Many academics and historians alike agree that the institutional modernization, technological diffusion, and the inflow of Japanese capital put an end to the Malthusian degeneration and pushed Korea onto the path of modern economic growth. Both rents and wages stopped falling and started to rise from the early twentieth century. As the population explosion made labor increasingly abundant vis-a-vis land, rents increased more rapidly than wages, suggesting that income distribution became less equal during the colonial period. Per capita output rose faster than one percent per year from 1911-38.
The role of the South Korean government in its economic development
Haggard et. all (1997) said that after the Second World War in 1945, South Korean policymakers set upon stimulating economic growth by promoting indigenous industrial firms, following the example of many other post-World War II developing countries. The government selected firms in targeted industries and gave them privileges to buy foreign currencies and to borrow funds from banks at preferential rates. It also erected tariff barriers and imposed a prohibition on manufacturing imports, hoping that the protection would give domestic firms a chance to improve productivity through learning-by-doing and importing advanced technologies (Cha, 2004).
Finally, experts agreed that South Korea’s high growth was also aided by accumulation of human capital, which started with the introduction of modern education under the Japanese rule. The South Korean developmental state, as symbolized by Park Chung Hee, a former officer of the Japanese Imperial army serving in wartime Manchuria, was closely modeled upon the colonial system of government. In short, South Korea grew on the shoulders of the colonial achievement, rather than emerging out of the ashes left by the Korean War, as is sometimes asserted (Cha, 2004).
References
Cha, Myung. “The Economic History of Korea”. EH.Net Encyclopedia, edited by Robert Whaples. June 21, 2004.
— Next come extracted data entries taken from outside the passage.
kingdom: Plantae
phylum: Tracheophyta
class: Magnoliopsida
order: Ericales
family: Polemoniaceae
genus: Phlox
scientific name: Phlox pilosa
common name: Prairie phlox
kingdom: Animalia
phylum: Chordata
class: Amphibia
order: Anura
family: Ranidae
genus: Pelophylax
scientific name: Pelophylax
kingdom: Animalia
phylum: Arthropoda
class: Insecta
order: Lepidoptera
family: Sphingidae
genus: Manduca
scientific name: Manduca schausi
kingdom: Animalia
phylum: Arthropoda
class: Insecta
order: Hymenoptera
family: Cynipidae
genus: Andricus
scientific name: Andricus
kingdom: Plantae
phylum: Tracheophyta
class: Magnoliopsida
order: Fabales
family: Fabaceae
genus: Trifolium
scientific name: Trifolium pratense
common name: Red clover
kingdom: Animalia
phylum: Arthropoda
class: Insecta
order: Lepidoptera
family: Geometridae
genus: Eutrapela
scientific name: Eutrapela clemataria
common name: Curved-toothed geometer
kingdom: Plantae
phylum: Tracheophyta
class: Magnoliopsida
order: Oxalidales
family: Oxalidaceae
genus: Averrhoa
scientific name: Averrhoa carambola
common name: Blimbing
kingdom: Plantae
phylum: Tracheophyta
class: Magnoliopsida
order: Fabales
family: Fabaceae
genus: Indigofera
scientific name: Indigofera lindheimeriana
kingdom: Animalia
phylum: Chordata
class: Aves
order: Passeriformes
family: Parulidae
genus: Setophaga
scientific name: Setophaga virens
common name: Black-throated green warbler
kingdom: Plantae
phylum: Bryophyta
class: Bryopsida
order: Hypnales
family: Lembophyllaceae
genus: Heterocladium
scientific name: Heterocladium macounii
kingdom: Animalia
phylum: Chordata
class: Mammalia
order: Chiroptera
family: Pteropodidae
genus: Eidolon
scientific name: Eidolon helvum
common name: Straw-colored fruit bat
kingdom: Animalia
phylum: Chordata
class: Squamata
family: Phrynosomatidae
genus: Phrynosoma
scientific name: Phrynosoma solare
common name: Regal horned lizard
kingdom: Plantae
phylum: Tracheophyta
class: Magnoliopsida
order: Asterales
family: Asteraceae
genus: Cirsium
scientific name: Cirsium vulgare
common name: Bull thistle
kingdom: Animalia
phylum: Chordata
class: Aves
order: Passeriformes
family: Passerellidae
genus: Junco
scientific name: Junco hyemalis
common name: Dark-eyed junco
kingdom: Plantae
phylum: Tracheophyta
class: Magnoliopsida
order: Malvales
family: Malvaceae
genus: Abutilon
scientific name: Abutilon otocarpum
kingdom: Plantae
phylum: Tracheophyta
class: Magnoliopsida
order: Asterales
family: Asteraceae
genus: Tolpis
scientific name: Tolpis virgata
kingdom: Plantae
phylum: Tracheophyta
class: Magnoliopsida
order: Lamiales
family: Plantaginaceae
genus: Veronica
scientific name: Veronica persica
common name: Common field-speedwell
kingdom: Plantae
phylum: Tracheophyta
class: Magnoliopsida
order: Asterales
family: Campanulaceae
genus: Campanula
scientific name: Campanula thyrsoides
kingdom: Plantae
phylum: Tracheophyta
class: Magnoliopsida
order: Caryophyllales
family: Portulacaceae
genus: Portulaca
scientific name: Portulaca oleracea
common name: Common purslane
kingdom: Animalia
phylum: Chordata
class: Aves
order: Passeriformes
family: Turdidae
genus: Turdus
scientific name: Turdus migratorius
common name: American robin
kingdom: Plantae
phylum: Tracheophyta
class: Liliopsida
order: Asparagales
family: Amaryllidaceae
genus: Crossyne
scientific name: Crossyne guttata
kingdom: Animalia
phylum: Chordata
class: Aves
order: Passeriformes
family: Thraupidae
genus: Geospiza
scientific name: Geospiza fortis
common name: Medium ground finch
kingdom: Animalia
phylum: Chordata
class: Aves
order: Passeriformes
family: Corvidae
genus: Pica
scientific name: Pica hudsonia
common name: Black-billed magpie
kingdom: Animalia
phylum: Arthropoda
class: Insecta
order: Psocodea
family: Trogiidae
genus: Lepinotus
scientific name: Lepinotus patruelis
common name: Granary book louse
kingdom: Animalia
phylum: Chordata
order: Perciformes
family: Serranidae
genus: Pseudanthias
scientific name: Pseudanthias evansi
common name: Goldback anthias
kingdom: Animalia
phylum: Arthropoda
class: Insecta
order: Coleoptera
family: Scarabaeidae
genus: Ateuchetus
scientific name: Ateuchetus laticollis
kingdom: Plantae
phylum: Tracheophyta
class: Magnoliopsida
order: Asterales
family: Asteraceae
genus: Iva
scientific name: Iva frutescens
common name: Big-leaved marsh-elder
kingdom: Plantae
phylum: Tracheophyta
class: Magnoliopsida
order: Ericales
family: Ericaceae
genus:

Haggard, Stephan, D. Kang and C. Moon. “Japanese Colonialism and Korean Development: A Critique.” World Development 25 (1997): 867-81.
Haggard, Stephan, Byung-kook Kim and Chung-in Moon. “The Transition to Export-led Growth in South Korea: 1954-1966.” Journal of Asian Studies 50, no. 4 (1991): 850-73.
______, 1988, ‘The Distinctive Features of South Korea’s Development’. In Peter Berger and Hsin-Huang Micael Hsiao, eds., In Search of An East Asian Development Model. Oxford: Transaction Books.